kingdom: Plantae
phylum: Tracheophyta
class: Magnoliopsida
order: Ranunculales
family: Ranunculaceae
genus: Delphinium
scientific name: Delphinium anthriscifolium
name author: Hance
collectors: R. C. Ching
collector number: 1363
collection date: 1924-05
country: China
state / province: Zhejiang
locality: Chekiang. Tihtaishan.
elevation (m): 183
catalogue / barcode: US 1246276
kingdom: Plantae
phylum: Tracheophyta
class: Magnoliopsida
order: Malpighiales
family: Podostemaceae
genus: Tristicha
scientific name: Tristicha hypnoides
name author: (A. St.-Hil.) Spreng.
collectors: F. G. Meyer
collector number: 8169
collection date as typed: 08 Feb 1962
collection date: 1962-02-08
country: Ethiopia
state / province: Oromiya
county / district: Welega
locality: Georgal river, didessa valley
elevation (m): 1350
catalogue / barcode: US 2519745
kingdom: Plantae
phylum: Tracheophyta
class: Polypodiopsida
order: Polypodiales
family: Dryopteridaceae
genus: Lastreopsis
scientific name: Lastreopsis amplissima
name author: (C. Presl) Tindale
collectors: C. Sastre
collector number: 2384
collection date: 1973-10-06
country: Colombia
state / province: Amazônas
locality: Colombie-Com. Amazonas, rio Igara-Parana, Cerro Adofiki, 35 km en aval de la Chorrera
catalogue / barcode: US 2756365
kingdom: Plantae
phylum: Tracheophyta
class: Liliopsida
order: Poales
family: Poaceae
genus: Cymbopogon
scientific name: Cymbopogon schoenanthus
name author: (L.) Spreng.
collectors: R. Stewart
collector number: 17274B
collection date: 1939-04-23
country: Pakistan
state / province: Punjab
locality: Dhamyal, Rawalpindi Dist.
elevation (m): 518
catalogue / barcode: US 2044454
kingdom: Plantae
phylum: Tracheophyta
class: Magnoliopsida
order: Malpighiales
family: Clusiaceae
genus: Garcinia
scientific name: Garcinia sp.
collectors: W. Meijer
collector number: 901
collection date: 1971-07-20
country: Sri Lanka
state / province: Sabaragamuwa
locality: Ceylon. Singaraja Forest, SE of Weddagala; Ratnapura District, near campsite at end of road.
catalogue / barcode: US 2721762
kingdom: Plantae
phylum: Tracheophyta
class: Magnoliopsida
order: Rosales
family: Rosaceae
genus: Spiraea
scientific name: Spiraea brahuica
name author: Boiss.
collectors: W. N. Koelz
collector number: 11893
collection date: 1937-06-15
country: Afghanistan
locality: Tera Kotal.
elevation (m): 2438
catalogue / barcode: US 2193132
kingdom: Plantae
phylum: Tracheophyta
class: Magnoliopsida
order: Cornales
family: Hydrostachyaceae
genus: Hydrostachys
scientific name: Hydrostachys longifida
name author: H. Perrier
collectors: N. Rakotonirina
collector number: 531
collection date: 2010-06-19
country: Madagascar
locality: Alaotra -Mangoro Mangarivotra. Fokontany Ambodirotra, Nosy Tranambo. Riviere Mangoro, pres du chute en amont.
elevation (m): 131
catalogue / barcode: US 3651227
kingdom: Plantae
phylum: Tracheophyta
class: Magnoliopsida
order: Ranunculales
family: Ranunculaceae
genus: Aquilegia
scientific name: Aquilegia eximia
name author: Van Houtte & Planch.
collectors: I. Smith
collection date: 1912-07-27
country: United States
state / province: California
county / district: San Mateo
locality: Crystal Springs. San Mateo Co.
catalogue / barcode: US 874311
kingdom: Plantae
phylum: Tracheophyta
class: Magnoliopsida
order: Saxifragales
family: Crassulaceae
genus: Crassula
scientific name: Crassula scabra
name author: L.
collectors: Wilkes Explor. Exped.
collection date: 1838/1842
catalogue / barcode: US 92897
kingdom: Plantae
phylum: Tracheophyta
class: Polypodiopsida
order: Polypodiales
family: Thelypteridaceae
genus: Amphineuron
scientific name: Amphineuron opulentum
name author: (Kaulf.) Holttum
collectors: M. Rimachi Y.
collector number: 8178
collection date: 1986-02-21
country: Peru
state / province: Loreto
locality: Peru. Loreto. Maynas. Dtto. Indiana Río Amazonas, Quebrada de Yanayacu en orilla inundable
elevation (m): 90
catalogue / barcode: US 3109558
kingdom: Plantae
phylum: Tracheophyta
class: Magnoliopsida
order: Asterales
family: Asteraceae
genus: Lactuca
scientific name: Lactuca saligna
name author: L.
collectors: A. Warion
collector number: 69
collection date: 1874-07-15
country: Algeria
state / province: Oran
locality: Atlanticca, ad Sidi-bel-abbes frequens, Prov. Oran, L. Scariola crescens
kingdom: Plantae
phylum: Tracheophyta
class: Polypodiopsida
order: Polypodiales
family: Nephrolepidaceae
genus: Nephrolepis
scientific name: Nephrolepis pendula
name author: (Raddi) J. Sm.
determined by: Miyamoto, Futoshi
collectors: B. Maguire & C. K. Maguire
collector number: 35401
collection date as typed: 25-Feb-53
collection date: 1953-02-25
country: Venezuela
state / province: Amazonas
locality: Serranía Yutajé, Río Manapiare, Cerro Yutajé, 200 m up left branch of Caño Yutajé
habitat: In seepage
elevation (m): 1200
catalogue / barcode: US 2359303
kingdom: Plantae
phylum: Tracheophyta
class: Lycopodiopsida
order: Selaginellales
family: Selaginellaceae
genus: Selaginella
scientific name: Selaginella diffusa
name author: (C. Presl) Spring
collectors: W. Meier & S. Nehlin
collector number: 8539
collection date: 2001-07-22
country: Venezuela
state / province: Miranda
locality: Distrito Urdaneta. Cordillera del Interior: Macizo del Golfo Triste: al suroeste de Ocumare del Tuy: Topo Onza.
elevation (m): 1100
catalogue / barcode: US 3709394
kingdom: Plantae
******************************
Your objective:
Can you give the listing again with every "elevation (m)" swapped for "altitude (m)" and everything else unchanged?

Output of the exercise:
kingdom: Plantae
phylum: Tracheophyta
class: Magnoliopsida
order: Ranunculales
family: Ranunculaceae
genus: Delphinium
scientific name: Delphinium anthriscifolium
name author: Hance
collectors: R. C. Ching
collector number: 1363
collection date: 1924-05
country: China
state / province: Zhejiang
locality: Chekiang. Tihtaishan.
altitude (m): 183
catalogue / barcode: US 1246276
kingdom: Plantae
phylum: Tracheophyta
class: Magnoliopsida
order: Malpighiales
family: Podostemaceae
genus: Tristicha
scientific name: Tristicha hypnoides
name author: (A. St.-Hil.) Spreng.
collectors: F. G. Meyer
collector number: 8169
collection date as typed: 08 Feb 1962
collection date: 1962-02-08
country: Ethiopia
state / province: Oromiya
county / district: Welega
locality: Georgal river, didessa valley
altitude (m): 1350
catalogue / barcode: US 2519745
kingdom: Plantae
phylum: Tracheophyta
class: Polypodiopsida
order: Polypodiales
family: Dryopteridaceae
genus: Lastreopsis
scientific name: Lastreopsis amplissima
name author: (C. Presl) Tindale
collectors: C. Sastre
collector number: 2384
collection date: 1973-10-06
country: Colombia
state / province: Amazônas
locality: Colombie-Com. Amazonas, rio Igara-Parana, Cerro Adofiki, 35 km en aval de la Chorrera
catalogue / barcode: US 2756365
kingdom: Plantae
phylum: Tracheophyta
class: Liliopsida
order: Poales
family: Poaceae
genus: Cymbopogon
scientific name: Cymbopogon schoenanthus
name author: (L.) Spreng.
collectors: R. Stewart
collector number: 17274B
collection date: 1939-04-23
country: Pakistan
state / province: Punjab
locality: Dhamyal, Rawalpindi Dist.
altitude (m): 518
catalogue / barcode: US 2044454
kingdom: Plantae
phylum: Tracheophyta
class: Magnoliopsida
order: Malpighiales
family: Clusiaceae
genus: Garcinia
scientific name: Garcinia sp.
collectors: W. Meijer
collector number: 901
collection date: 1971-07-20
country: Sri Lanka
state / province: Sabaragamuwa
locality: Ceylon. Singaraja Forest, SE of Weddagala; Ratnapura District, near campsite at end of road.
catalogue / barcode: US 2721762
kingdom: Plantae
phylum: Tracheophyta
class: Magnoliopsida
order: Rosales
family: Rosaceae
genus: Spiraea
scientific name: Spiraea brahuica
name author: Boiss.
collectors: W. N. Koelz
collector number: 11893
collection date: 1937-06-15
country: Afghanistan
locality: Tera Kotal.
altitude (m): 2438
catalogue / barcode: US 2193132
kingdom: Plantae
phylum: Tracheophyta
class: Magnoliopsida
order: Cornales
family: Hydrostachyaceae
genus: Hydrostachys
scientific name: Hydrostachys longifida
name author: H. Perrier
collectors: N. Rakotonirina
collector number: 531
collection date: 2010-06-19
country: Madagascar
locality: Alaotra -Mangoro Mangarivotra. Fokontany Ambodirotra, Nosy Tranambo. Riviere Mangoro, pres du chute en amont.
altitude (m): 131
catalogue / barcode: US 3651227
kingdom: Plantae
phylum: Tracheophyta
class: Magnoliopsida
order: Ranunculales
family: Ranunculaceae
genus: Aquilegia
scientific name: Aquilegia eximia
name author: Van Houtte & Planch.
collectors: I. Smith
collection date: 1912-07-27
country: United States
state / province: California
county / district: San Mateo
locality: Crystal Springs. San Mateo Co.
catalogue / barcode: US 874311
kingdom: Plantae
phylum: Tracheophyta
class: Magnoliopsida
order: Saxifragales
family: Crassulaceae
genus: Crassula
scientific name: Crassula scabra
name author: L.
collectors: Wilkes Explor. Exped.
collection date: 1838/1842
catalogue / barcode: US 92897
kingdom: Plantae
phylum: Tracheophyta
class: Polypodiopsida
order: Polypodiales
family: Thelypteridaceae
genus: Amphineuron
scientific name: Amphineuron opulentum
name author: (Kaulf.) Holttum
collectors: M. Rimachi Y.
collector number: 8178
collection date: 1986-02-21
country: Peru
state / province: Loreto
locality: Peru. Loreto. Maynas. Dtto. Indiana Río Amazonas, Quebrada de Yanayacu en orilla inundable
altitude (m): 90
catalogue / barcode: US 3109558
kingdom: Plantae
phylum: Tracheophyta
class: Magnoliopsida
order: Asterales
family: Asteraceae
genus: Lactuca
scientific name: Lactuca saligna
name author: L.
collectors: A. Warion
collector number: 69
collection date: 1874-07-15
country: Algeria
state / province: Oran
locality: Atlanticca, ad Sidi-bel-abbes frequens, Prov. Oran, L. Scariola crescens
kingdom: Plantae
phylum: Tracheophyta
class: Polypodiopsida
order: Polypodiales
family: Nephrolepidaceae
genus: Nephrolepis
scientific name: Nephrolepis pendula
name author: (Raddi) J. Sm.
determined by: Miyamoto, Futoshi
collectors: B. Maguire & C. K. Maguire
collector number: 35401
collection date as typed: 25-Feb-53
collection date: 1953-02-25
country: Venezuela
state / province: Amazonas
locality: Serranía Yutajé, Río Manapiare, Cerro Yutajé, 200 m up left branch of Caño Yutajé
habitat: In seepage
altitude (m): 1200
catalogue / barcode: US 2359303
kingdom: Plantae
phylum: Tracheophyta
class: Lycopodiopsida
order: Selaginellales
family: Selaginellaceae
genus: Selaginella
scientific name: Selaginella diffusa
name author: (C. Presl) Spring
collectors: W. Meier & S. Nehlin
collector number: 8539
collection date: 2001-07-22
country: Venezuela
state / province: Miranda
locality: Distrito Urdaneta. Cordillera del Interior: Macizo del Golfo Triste: al suroeste de Ocumare del Tuy: Topo Onza.
altitude (m): 1100
catalogue / barcode: US 3709394
kingdom: Plantae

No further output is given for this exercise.